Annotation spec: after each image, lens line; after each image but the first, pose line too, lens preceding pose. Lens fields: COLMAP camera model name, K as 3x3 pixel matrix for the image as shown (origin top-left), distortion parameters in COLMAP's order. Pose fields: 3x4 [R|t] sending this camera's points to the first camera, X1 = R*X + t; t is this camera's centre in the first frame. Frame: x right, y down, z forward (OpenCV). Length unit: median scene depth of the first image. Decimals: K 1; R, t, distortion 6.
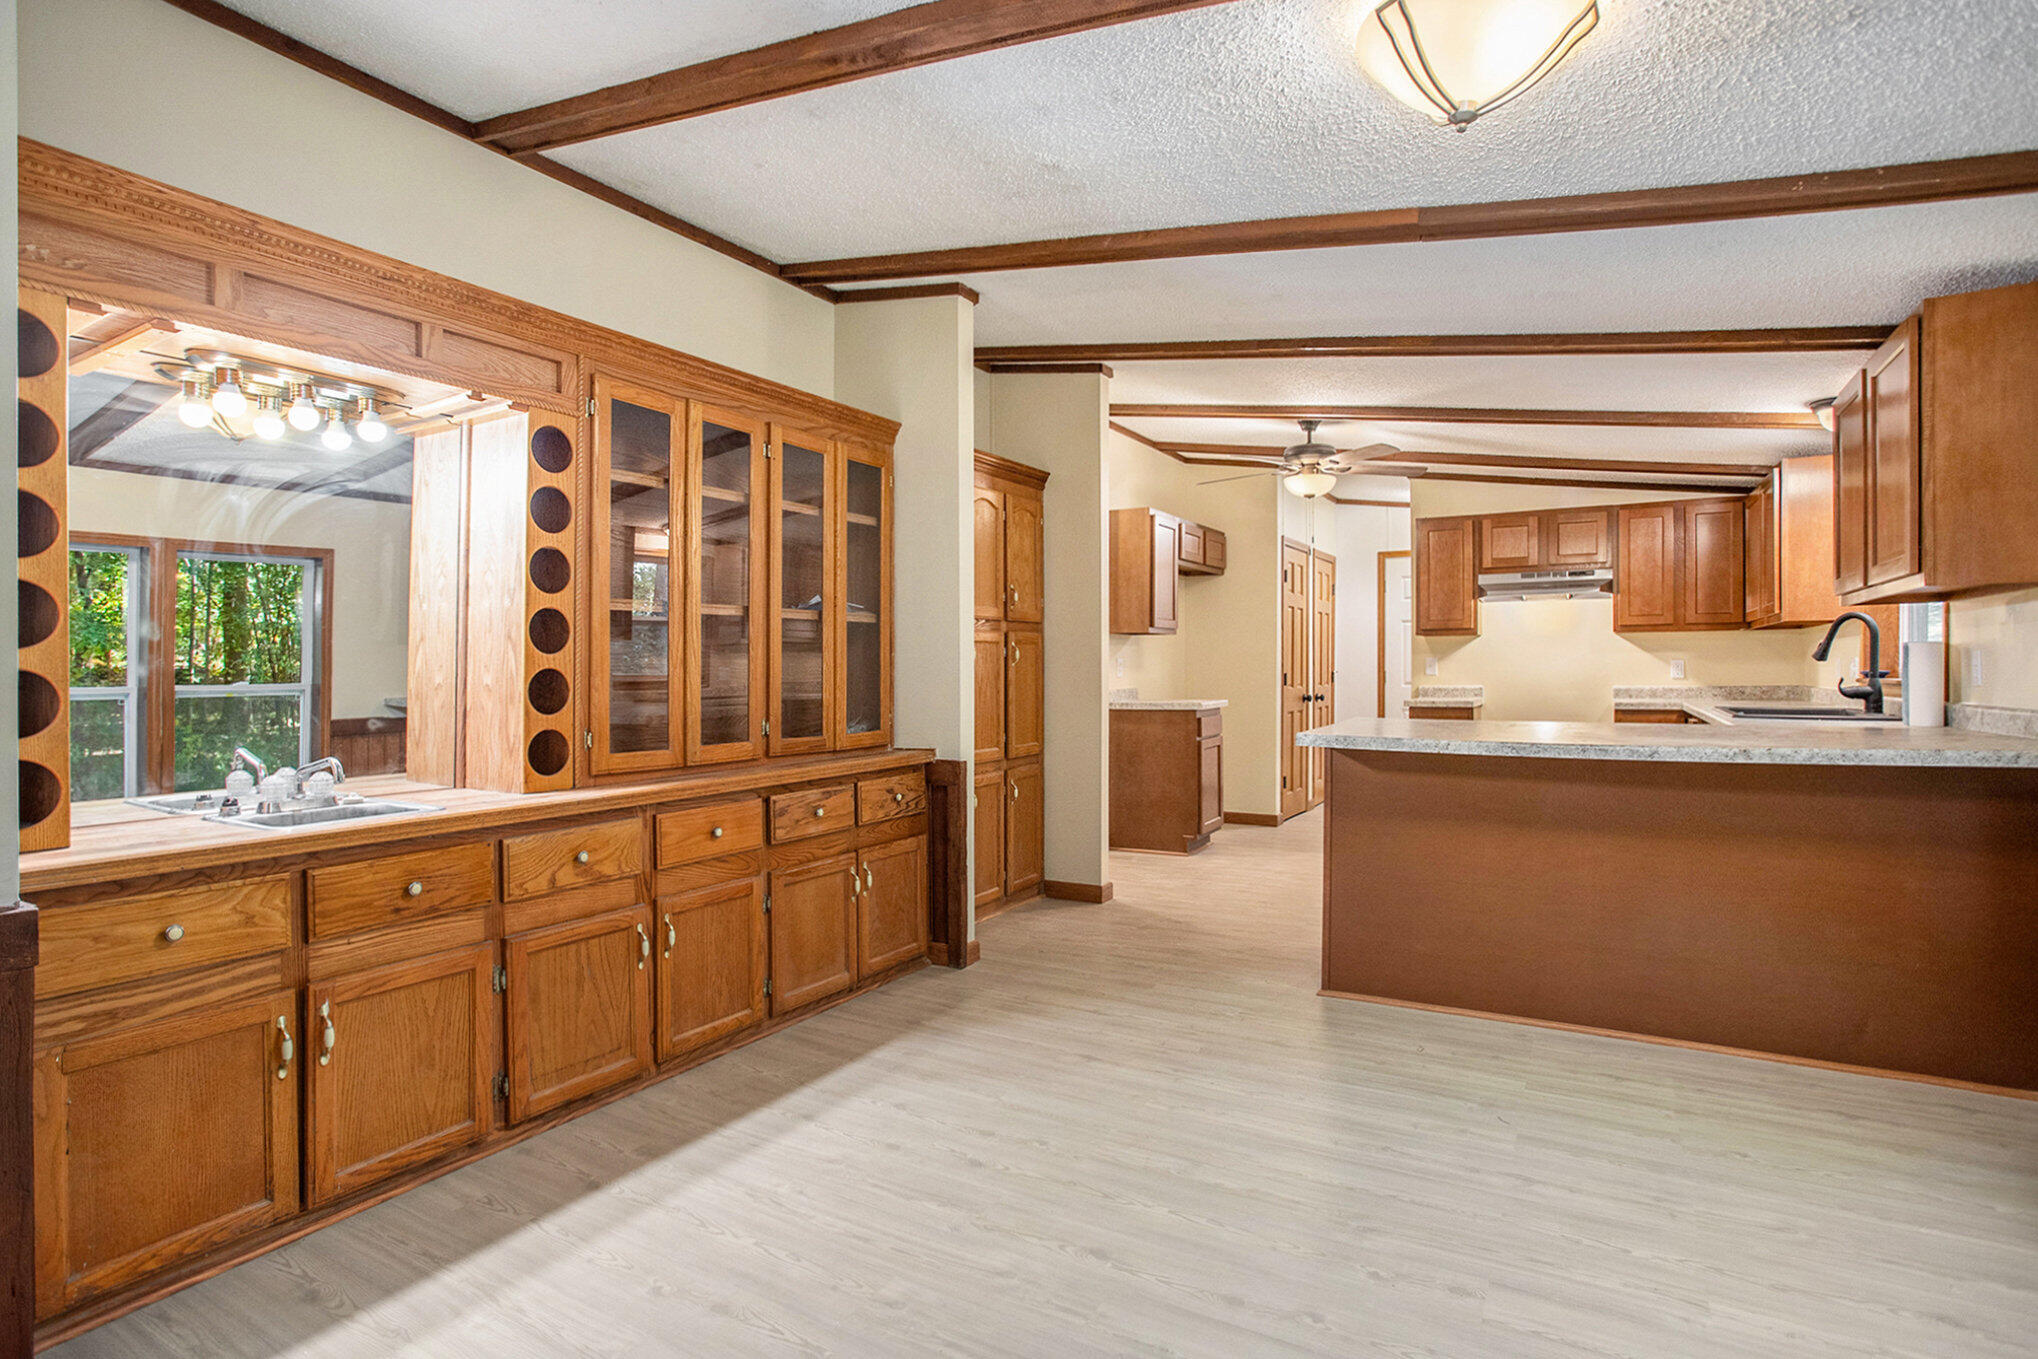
lens RADIAL K [[1038.9, 0, 1019.0], [0, 1038.9, 679.5], [0, 0, 1]] dist [0.000013, 0.000003]
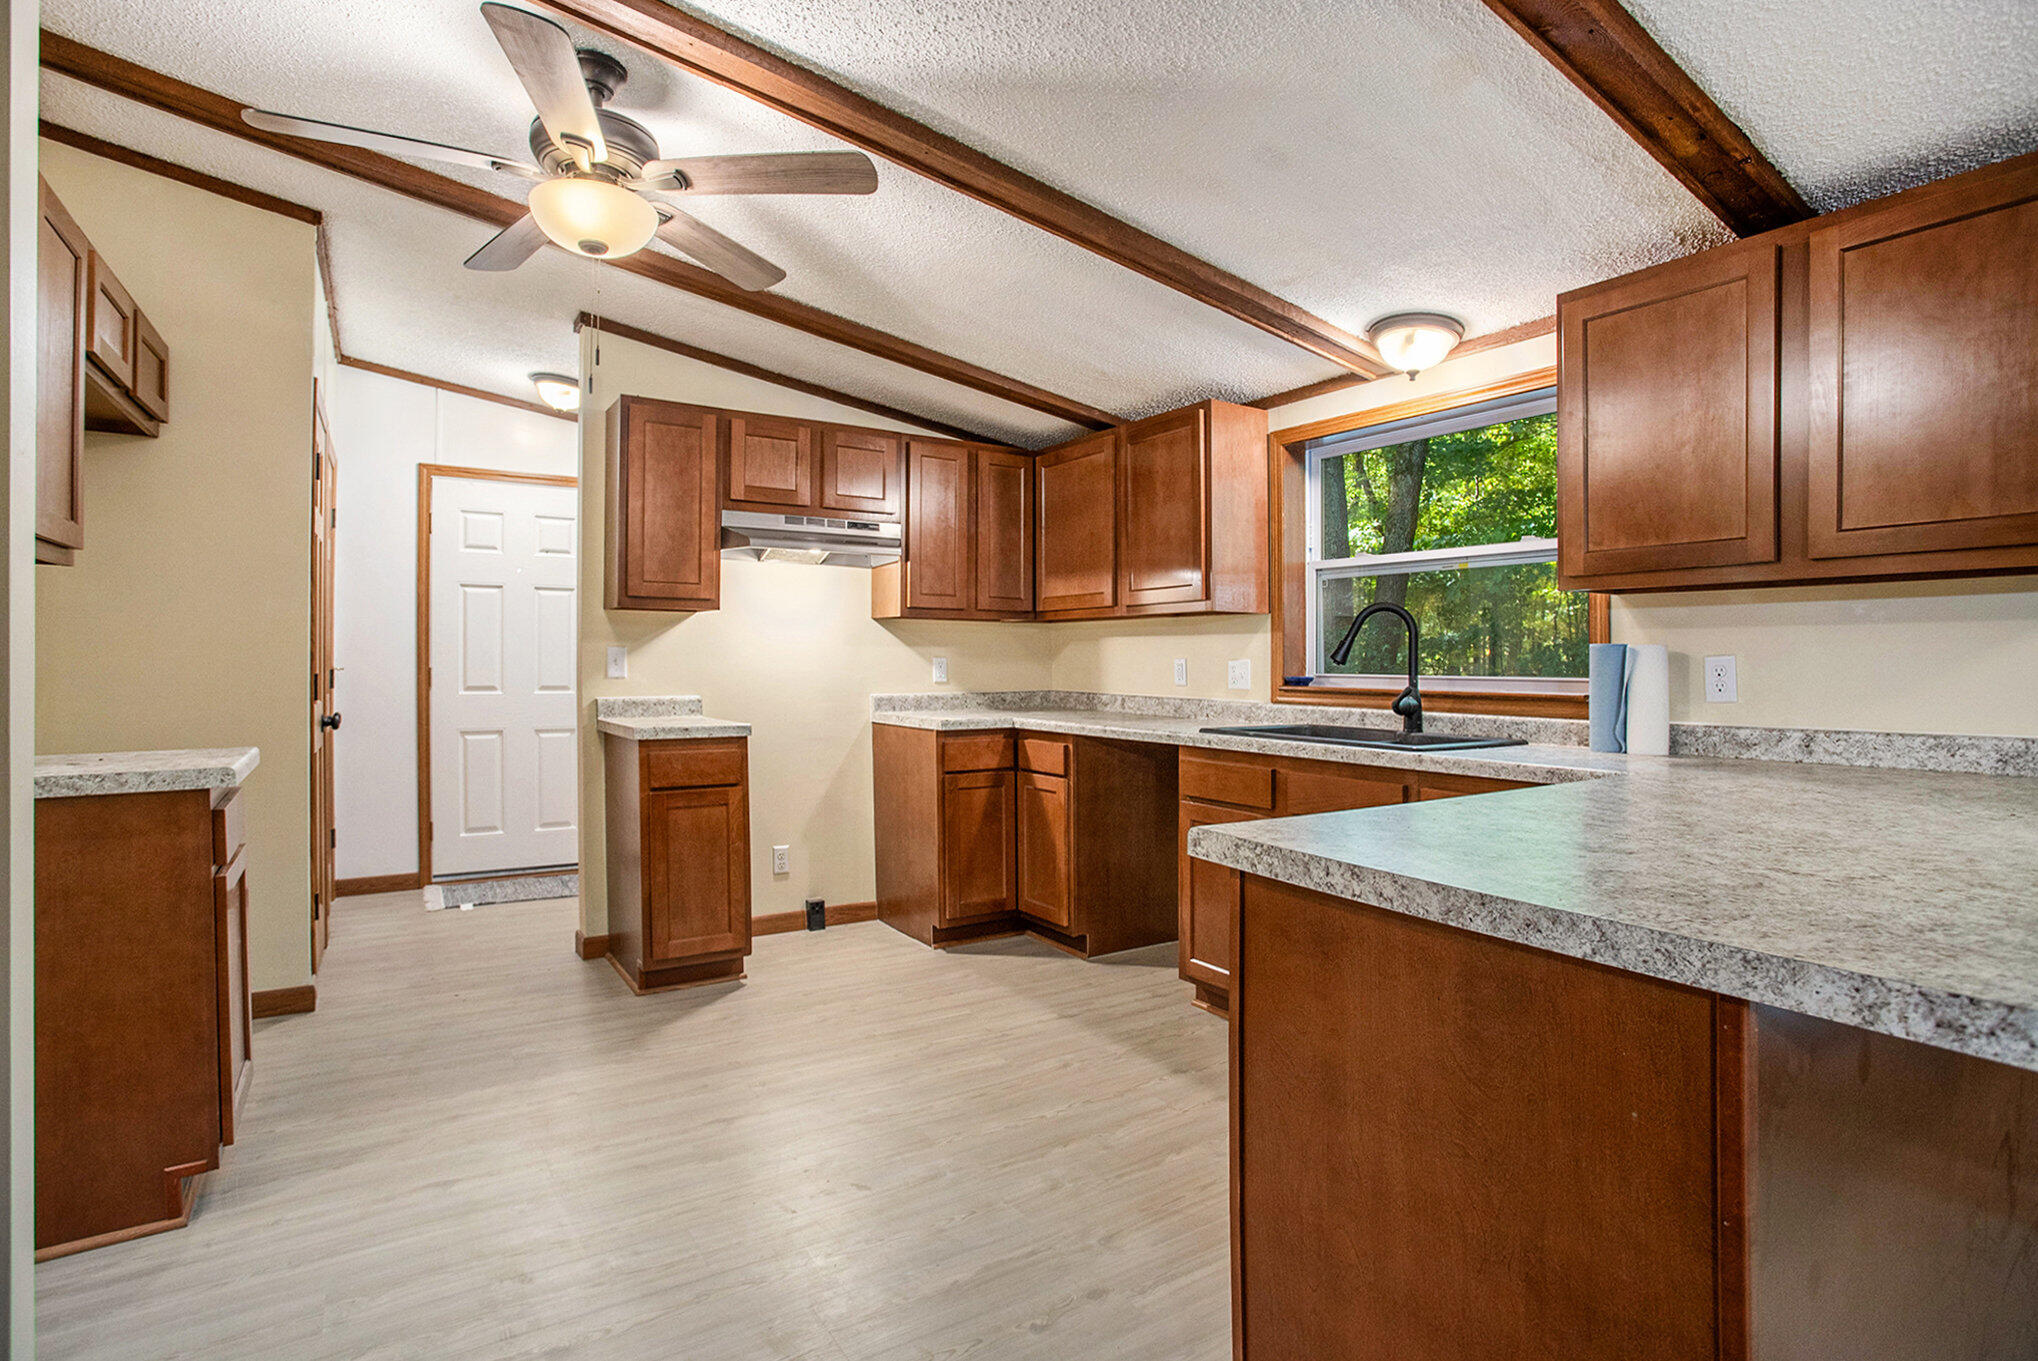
lens RADIAL K [[1021.4, 0, 1019.0], [0, 1021.4, 680.5], [0, 0, 1]] dist [-0.048866, 0.000114]
pose [[0.461918, -0.007937, 0.886887, 0.005872], [-0.001027, 0.999955, 0.009483, -0.009260], [-0.886922, -0.005291, 0.461889, 0.596960]]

- EXERCISE DIRECTIONS
Could you print the entire listing above again, character for character, leaving out the pictures?

- SOLUTION FOR THIS PROBLEM
Annotation spec: after each image, lens line; after each image but the first, pose line too, lens preceding pose. Lens fields: COLMAP camera model name, K as 3x3 pixel matrix for the image as shown (origin top-left), distortion parameters in COLMAP's order. Pose fields: 3x4 [R|t] sending this camera's points to the first camera, X1 = R*X + t; t is this camera's centre in the first frame. Frame: x right, y down, z forward (OpenCV). Length unit: median scene depth of the first image. Decimals: K 1; R, t, distortion 6.
lens RADIAL K [[1038.9, 0, 1019.0], [0, 1038.9, 679.5], [0, 0, 1]] dist [0.000013, 0.000003]
lens RADIAL K [[1021.4, 0, 1019.0], [0, 1021.4, 680.5], [0, 0, 1]] dist [-0.048866, 0.000114]
pose [[0.461918, -0.007937, 0.886887, 0.005872], [-0.001027, 0.999955, 0.009483, -0.009260], [-0.886922, -0.005291, 0.461889, 0.596960]]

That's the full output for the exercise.